Wilcoxon rank sum test with continuity correction
data: wi_pop$pop_dens and ky_pop$pop_dens
W = 174265, p-value = 0.000000000009033
alternative hypothesis: true location shift is not equal to 0
Group comparison
At this point, it’s worth reflecting on these four state population densities together through some descriptive statistics and holistic visualizations.
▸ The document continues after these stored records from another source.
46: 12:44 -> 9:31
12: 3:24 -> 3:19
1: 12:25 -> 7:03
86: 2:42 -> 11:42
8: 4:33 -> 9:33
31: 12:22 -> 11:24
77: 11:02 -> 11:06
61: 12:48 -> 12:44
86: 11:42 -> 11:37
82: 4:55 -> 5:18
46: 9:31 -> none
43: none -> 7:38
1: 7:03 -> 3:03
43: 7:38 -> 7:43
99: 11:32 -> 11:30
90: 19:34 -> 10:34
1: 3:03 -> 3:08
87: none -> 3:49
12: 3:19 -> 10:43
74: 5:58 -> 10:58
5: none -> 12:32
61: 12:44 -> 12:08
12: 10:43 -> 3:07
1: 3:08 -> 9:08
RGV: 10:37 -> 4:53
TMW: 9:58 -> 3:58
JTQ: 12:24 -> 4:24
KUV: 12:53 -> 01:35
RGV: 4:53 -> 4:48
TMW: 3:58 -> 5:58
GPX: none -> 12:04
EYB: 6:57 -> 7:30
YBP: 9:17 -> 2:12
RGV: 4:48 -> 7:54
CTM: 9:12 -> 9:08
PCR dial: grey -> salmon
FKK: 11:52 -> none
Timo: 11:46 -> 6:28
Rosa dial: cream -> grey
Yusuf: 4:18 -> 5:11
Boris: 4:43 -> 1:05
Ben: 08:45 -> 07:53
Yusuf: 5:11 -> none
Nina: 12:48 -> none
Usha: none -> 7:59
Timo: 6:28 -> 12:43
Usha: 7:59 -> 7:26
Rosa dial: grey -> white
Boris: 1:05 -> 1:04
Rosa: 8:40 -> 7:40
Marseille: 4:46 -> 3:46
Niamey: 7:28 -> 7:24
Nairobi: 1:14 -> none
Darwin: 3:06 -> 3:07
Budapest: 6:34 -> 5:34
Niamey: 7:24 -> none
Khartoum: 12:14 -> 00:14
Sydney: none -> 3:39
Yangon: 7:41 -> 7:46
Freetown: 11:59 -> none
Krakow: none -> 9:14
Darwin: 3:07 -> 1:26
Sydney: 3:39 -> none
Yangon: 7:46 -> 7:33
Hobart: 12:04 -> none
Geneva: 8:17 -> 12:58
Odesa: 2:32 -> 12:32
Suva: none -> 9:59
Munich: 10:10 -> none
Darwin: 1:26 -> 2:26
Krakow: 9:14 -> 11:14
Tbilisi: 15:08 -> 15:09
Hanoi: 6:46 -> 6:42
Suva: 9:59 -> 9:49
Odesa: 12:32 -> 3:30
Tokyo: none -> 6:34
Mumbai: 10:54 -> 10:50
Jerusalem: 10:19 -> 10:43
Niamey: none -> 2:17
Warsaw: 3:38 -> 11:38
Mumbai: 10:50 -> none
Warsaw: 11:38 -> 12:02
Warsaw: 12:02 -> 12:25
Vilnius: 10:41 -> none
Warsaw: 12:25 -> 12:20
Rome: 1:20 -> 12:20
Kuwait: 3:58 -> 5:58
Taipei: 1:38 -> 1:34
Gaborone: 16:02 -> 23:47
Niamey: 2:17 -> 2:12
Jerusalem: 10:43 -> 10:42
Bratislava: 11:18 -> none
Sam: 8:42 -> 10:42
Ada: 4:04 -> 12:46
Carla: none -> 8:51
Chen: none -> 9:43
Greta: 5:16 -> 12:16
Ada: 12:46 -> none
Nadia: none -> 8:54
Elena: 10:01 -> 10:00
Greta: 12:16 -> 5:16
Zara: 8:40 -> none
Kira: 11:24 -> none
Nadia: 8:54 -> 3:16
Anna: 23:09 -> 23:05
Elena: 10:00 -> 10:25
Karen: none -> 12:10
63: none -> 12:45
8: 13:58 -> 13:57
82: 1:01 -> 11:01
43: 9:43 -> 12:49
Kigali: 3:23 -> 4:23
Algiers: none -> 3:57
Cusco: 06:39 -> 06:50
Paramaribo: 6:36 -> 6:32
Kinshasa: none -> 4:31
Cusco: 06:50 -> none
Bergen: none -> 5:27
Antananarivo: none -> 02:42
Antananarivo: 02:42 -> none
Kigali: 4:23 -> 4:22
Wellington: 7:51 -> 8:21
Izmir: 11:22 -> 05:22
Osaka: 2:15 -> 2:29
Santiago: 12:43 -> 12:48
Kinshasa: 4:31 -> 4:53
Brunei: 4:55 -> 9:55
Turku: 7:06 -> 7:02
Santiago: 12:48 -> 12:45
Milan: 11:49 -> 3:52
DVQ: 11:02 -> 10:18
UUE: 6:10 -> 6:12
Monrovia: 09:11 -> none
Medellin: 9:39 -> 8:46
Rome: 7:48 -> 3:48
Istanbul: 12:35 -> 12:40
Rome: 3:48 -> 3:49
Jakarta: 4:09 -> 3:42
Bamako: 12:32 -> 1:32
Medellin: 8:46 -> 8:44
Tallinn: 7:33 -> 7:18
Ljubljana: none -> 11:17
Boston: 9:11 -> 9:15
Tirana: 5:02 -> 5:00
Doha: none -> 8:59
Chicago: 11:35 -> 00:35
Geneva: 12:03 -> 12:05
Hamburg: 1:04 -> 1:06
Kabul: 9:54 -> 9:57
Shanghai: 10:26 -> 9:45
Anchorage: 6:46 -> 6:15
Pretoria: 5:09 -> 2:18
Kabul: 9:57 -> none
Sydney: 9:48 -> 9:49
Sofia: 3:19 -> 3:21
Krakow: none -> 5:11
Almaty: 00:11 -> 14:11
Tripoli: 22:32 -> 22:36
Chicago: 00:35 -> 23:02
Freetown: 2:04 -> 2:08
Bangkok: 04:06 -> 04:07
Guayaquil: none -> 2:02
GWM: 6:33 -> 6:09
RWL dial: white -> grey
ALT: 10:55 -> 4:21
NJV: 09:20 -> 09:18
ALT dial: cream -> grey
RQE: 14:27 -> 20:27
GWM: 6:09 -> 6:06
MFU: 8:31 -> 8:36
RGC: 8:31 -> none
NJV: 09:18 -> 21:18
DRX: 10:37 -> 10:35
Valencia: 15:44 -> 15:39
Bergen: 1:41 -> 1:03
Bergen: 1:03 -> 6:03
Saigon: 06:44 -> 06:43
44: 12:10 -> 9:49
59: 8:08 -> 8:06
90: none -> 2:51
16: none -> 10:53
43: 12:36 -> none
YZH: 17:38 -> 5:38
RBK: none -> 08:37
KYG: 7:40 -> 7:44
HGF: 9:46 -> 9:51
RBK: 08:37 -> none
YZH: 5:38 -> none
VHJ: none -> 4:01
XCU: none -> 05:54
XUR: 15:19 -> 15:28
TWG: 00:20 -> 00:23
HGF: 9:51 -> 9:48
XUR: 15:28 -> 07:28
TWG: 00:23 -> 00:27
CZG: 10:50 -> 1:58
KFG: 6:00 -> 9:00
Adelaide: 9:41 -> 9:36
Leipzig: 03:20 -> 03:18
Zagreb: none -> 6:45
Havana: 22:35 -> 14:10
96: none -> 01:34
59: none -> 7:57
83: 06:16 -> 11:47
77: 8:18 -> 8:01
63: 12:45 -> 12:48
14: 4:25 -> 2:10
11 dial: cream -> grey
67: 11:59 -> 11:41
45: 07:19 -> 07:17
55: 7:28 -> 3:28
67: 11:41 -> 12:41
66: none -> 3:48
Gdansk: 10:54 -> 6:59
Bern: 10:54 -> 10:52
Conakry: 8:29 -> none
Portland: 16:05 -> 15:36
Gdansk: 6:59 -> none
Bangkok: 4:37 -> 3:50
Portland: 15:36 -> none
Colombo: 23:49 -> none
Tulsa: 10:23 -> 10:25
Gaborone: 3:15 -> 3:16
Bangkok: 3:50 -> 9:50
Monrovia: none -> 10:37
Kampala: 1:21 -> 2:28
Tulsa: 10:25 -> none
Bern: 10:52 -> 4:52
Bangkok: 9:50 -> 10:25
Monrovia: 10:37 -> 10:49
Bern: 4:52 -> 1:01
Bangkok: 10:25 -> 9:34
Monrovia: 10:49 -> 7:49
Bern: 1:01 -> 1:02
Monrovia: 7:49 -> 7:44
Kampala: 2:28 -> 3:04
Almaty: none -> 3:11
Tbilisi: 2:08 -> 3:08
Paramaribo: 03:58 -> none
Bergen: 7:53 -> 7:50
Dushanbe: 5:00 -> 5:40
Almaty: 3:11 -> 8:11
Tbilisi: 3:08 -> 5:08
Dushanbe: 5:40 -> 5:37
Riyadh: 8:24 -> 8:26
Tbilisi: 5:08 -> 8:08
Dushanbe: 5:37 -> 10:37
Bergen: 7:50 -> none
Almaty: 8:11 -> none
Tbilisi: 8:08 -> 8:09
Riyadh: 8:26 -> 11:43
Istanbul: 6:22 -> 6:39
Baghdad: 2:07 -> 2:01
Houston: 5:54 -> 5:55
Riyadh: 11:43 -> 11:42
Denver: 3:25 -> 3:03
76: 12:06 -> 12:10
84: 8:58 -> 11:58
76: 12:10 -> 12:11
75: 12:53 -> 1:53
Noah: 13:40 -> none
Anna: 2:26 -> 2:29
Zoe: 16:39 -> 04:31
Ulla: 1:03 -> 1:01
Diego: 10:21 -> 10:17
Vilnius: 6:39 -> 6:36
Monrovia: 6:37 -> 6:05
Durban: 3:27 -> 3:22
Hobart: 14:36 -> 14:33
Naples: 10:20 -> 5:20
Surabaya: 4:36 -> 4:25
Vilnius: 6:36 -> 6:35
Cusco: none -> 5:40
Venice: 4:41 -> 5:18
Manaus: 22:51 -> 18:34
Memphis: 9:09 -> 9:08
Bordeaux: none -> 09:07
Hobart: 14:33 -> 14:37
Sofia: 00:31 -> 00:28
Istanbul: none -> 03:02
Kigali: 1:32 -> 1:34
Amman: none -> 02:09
This is a bit out of order since descriptive statistics usually come before any inferential statistics, but this exercise is meant to be instructive in terms of how to probe a dataset with questions and address them as they come up, rather than a more formal academic sequential approach.
dat <- bind_rows(wi_pop, or_pop, ky_pop, tn_pop)
descriptive_stats <- function(dat) {
dat %>%
group_by(state_name) %>%
summarize(across(c(pop_dens),
list(mean = mean, median = median, sd = sd),
.names = "{.col}_{.fn}"))
}
descriptive_stats(dat %>%
st_set_geometry(NULL)) %>%
kbl(col.names = c("State",
"Mean population density",
"Median population density",
"Population denstiy standard deviation"),
digits = 2) %>%
kable_styling(bootstrap_options = c("striped"))| State | Mean population density | Median population density | Population denstiy standard deviation |
|---|---|---|---|
| Kentucky | 530.07 | 320.05 | 689.67 |
| Oregon | 600.05 | 363.31 | 627.20 |
| Tennessee | 225.18 | 178.59 | 196.78 |
| Wisconsin | 315.24 | 225.85 | 359.27 |
Interestingly, Tennessee has lowest mean and median of the group. The standard deviations reveal that Oregon and Kentucky have much more dispersion in their population densities than Wisconsin or Tennessee. A ridge plot can help further compare dispersion and allows us to see all four distributions together:
ggplot(dat, aes(x = pop_dens, y = state_name, fill = state_name)) +
geom_density_ridges(alpha = 0.5) +
labs(x = "Population density", y = "State", fill = "State") +
scale_fill_manual(values = c("Wisconsin" = "#fb70bc",
"Oregon" = "#31ed31",
"Kentucky" = "#ffe700",
"Tennessee" = "#4deeea")) +
guides(fill = FALSE)
Conclusion
These comparisons are purely exploratory and say nothing definitive, but it is
interesting to note that Oregon and Tennessee produce the highest and lowest
respective aggregate population densities despite both having mandated UGBs.
From density plots, it’s clear that each state has significant high outliers
that warrant further inspection. These comparisons also raise further questions
– such as, what drives the higher population densities in Kentucky? And are
Oregon’s high densities the result of UGBs or some other policy decision? While
the story of these four states is far from settled, the approach here opens the
door for inspections of other state comparisons if desired (e.g., Wisconsin and
Minnesota or Washington and Arizona). The literate programming approach of R and
RMarkdown combined with spatial functions through sf creates a powerful
combination that enables statistical insight and replicability.